= Bund für evangelisch-katholische Einheit =

Bund für evangelisch - katholische Wiedervereinigung e.V. (Eng. League for Evangelical-Catholic Reunion, today Bund für evangelisch-katholische Einheit, League for Evangelical-Catholic Unity) is a German Lutheran High Church organisation, founded in 1960.

==Description==
The League was established for continuation of the Sammlung ("Gathering") movement of Hans Asmussen by some of its members under the leadership of Pastor Max Lackmann. Unlike the Sammlung, they were not willing to work toward unity with Rome by a slow inward catholic renewal of the Protestant Church, but their alternative was to aim to set up of an ecclesiastical organization which would be the means of corporate reunion with Roman Catholic Church; the goal of the League has been to form a separate Lutheran Church, analogous to the Eastern Uniate Churches. This Church would have its own church order, canon law, liturgy, married clergy and catechism, but to the Roman Catholic Church, preserving everything legitimately Evangelical.

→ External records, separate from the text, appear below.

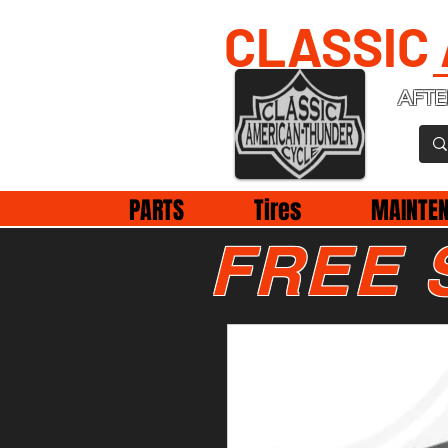
CLASSIC
AFTE
PARTS
Tires
MAINTE
FREE 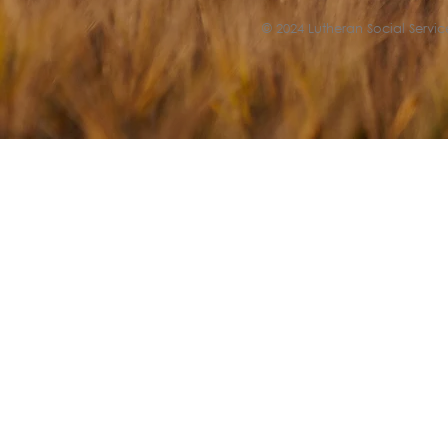
© 2024 Lutheran Social Service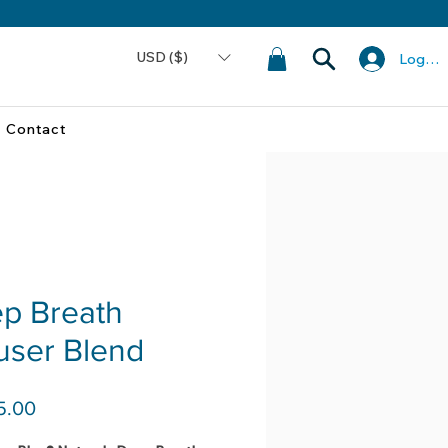
USD ($)
Log In
Contact
p Breath
fuser Blend
Price
5.00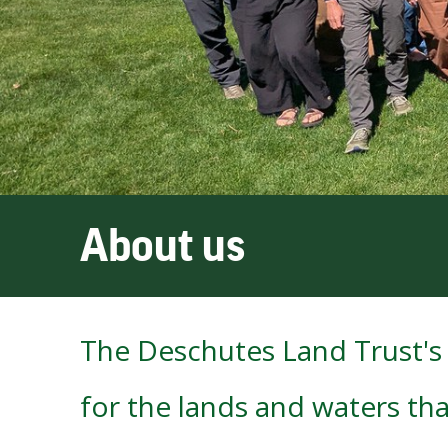
About us
The Deschutes Land Trust's 
for the lands and waters tha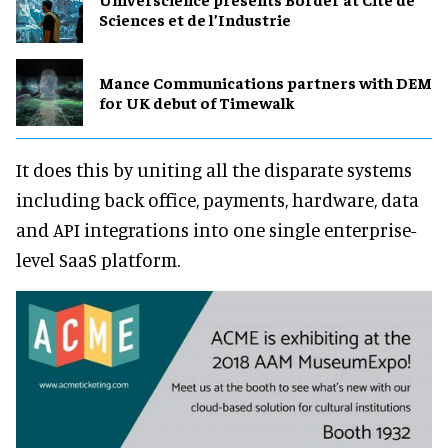
Sciences et de l’Industrie
Mance Communications partners with DEM
for UK debut of Timewalk
It does this by uniting all the disparate systems
including back office, payments, hardware, data
and API integrations into one single enterprise-
level SaaS platform.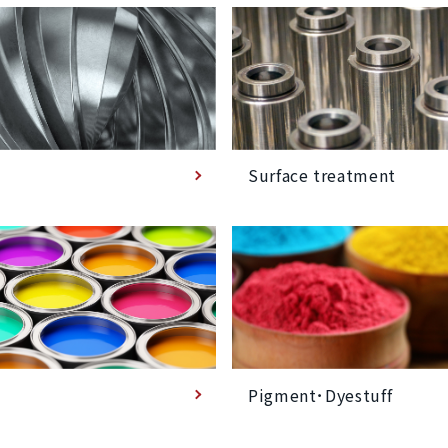
Surface treatment
Pigment･Dyestuff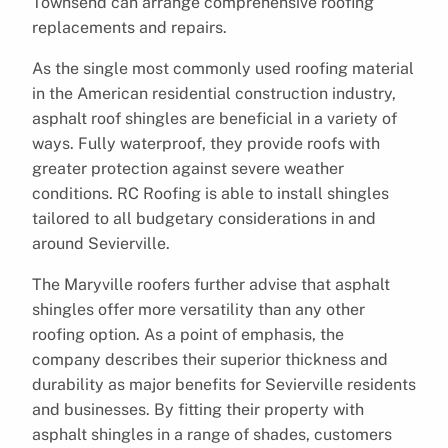
Townsend can arrange comprehensive roofing
replacements and repairs.
As the single most commonly used roofing material
in the American residential construction industry,
asphalt roof shingles are beneficial in a variety of
ways. Fully waterproof, they provide roofs with
greater protection against severe weather
conditions. RC Roofing is able to install shingles
tailored to all budgetary considerations in and
around Sevierville.
The Maryville roofers further advise that asphalt
shingles offer more versatility than any other
roofing option. As a point of emphasis, the
company describes their superior thickness and
durability as major benefits for Sevierville residents
and businesses. By fitting their property with
asphalt shingles in a range of shades, customers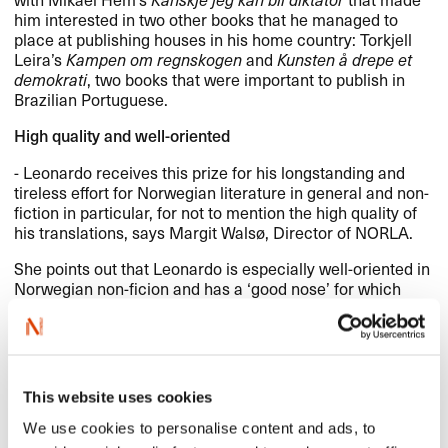
him interested in two other books that he managed to
place at publishing houses in his home country: Torkjell
Leira’s
Kampen om regnskogen
and
Kunsten å drepe et
demokrati
, two books that were important to publish in
Brazilian Portuguese.
High quality and well-oriented
- Leonardo receives this prize for his longstanding and
tireless effort for Norwegian literature in general and non-
fiction in particular, for not to mention the high quality of
his translations, says Margit Walsø, Director of
NORLA
.
She points out that Leonardo is especially well-oriented in
Norwegian non-ficion and has a ‘good nose’ for which
books that might be of interest to his home market.
- The number of Norwegian books he has managed to
place and have translated is impressive, especially when
you think of how exotic and peripheral Norway and
This website uses cookies
Norwegian literature must appear seen from Brasil, she
says.
We use cookies to personalise content and ads, to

Roman Catholic archbishop Lorenz Jaeger appointed a Benedictine abbot as a consultor to the League, and stated that Catholics in Germany may attend conferences of the League without special permission. The work of the League was also known to the Secretariat for Promoting Christian Unity.

Since April 2004 the name has been Bund für evangelisch-katholische Einheit e.V.. Within the League works an order, the Brotherhood of St James. The centre for both is the Hans-Asmussen-Haus in Dalherda near Fulda.

Similarly in Sweden, directly inspired by the League, Förbundet För Kristen Enhet works for reunion of Church of Sweden and Roman Catholic Church. In United States a Lutheran Benedictine monk, Fr Arthur Kreinheder, was the secretary of the League.